Locating Public Finance Dynamics in Education in Nepal

Info

Start date: 1 January, 2015 End date: 31 December, 2022 Project type: South-driven projects (prior to 2017) Project code: 14-P01-NEP Countries: Nepal Thematic areas: State building, governance and civil society, Lead institution: Martin Chautari (MC), Nepal Partner institutions: Kathmandu University (KU), Nepal Aalborg University (AAU), Denmark Project website: go to website (the site might be inactive) Policy Brief: Homepage of Martin Chautari Project coordinator: Lokranjan (Ramesh) Parajuli Total grant: 9,551,017 DKK Project files:

Project summary

The main objective of this project is to enhance understandings of the causes of corruption within the school education sector in Nepal by analyzing the manner in which differently located social actors interpret meanings and measure moral and legal claims, practices and behaviors tied to corruption in the context of local standards and practices. The education sector, which receives the largest government and donor budgetary allocations and has undergone significant decentralization reforms, serves as a useful window through which public fiscal governance and the framing and understandings of corruption in Nepal can be understood during a protracted socio-political transition.
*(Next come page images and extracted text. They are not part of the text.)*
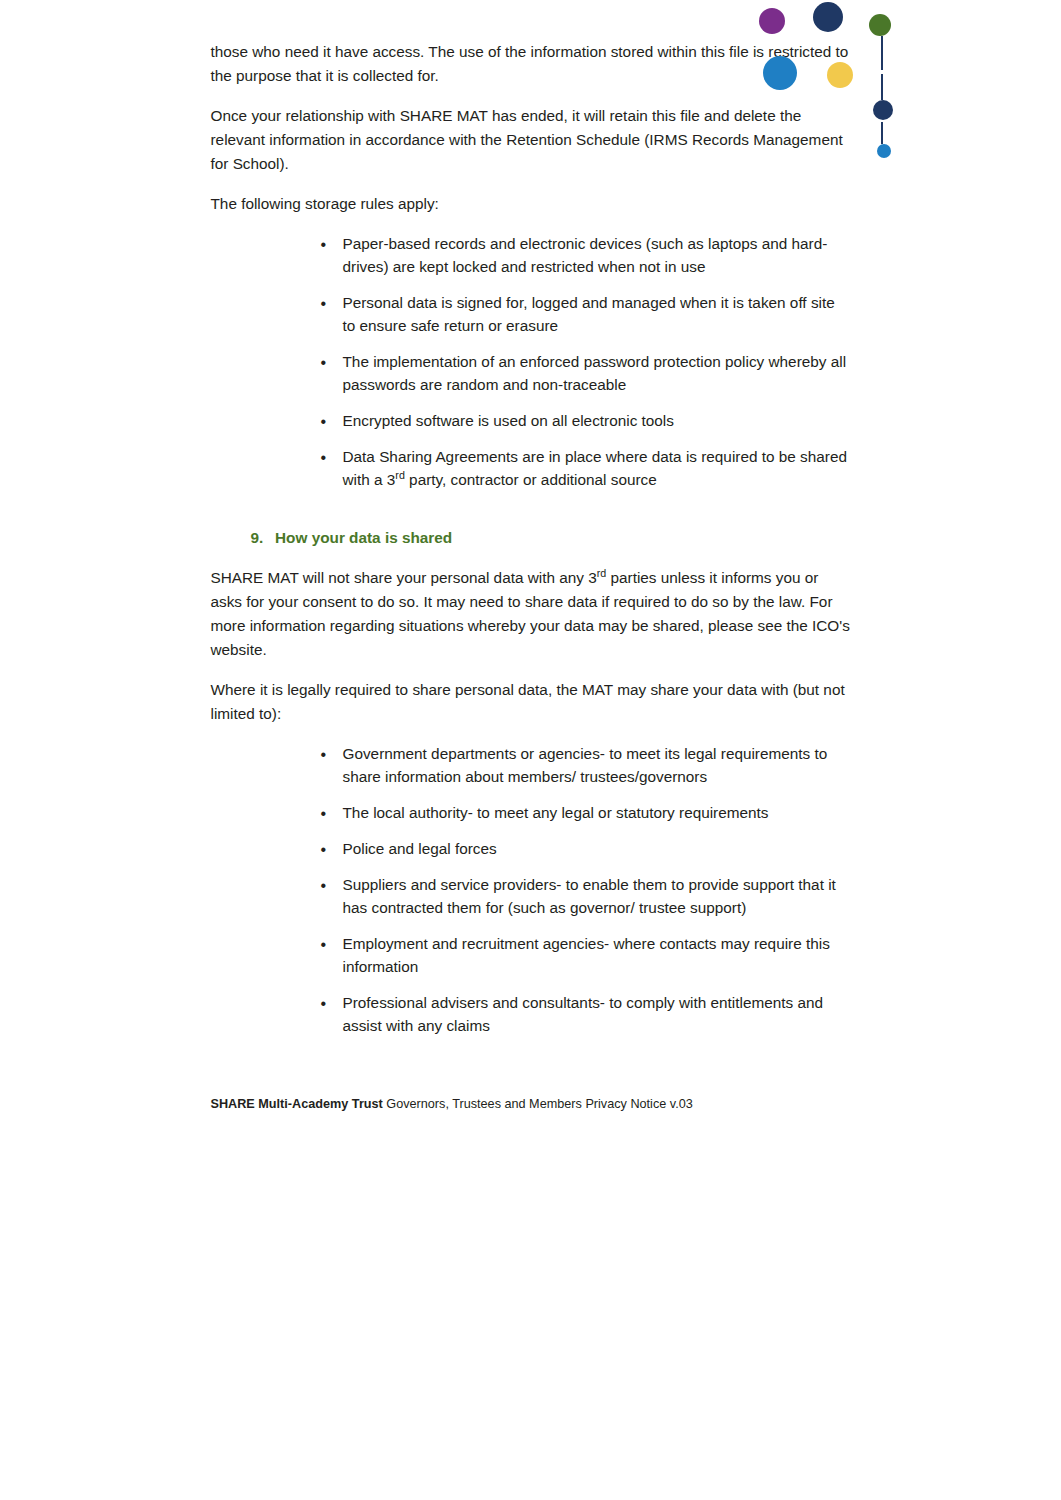those who need it have access. The use of the information stored within this file is restricted to the purpose that it is collected for.
Once your relationship with SHARE MAT has ended, it will retain this file and delete the relevant information in accordance with the Retention Schedule (IRMS Records Management for School).
The following storage rules apply:
Paper-based records and electronic devices (such as laptops and hard-drives) are kept locked and restricted when not in use
Personal data is signed for, logged and managed when it is taken off site to ensure safe return or erasure
The implementation of an enforced password protection policy whereby all passwords are random and non-traceable
Encrypted software is used on all electronic tools
Data Sharing Agreements are in place where data is required to be shared with a 3rd party, contractor or additional source
9. How your data is shared
SHARE MAT will not share your personal data with any 3rd parties unless it informs you or asks for your consent to do so. It may need to share data if required to do so by the law. For more information regarding situations whereby your data may be shared, please see the ICO's website.
Where it is legally required to share personal data, the MAT may share your data with (but not limited to):
Government departments or agencies- to meet its legal requirements to share information about members/ trustees/governors
The local authority- to meet any legal or statutory requirements
Police and legal forces
Suppliers and service providers- to enable them to provide support that it has contracted them for (such as governor/ trustee support)
Employment and recruitment agencies- where contacts may require this information
Professional advisers and consultants- to comply with entitlements and assist with any claims
SHARE Multi-Academy Trust Governors, Trustees and Members Privacy Notice v.03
The project proposes a historically situated, grounded, multi disciplinary study to understand how education institutions and their fiscal dimensions have been comprehended and appropriated in practice by differently situated social actors in a time of political transformation. It will generate robust ethnographic and historical data on fiscal behavior in the education sector that is expected to engage several theoretical views on corruption and enable better grounded understandings of the implications of policy-making and implementation in countries undergoing such transitions as Nepal. The project will be led by Martin Chautari, a nonstate research institution located in Nepal in collaboration with Kathmandu University, Nepal and Aarhus University, Denmark.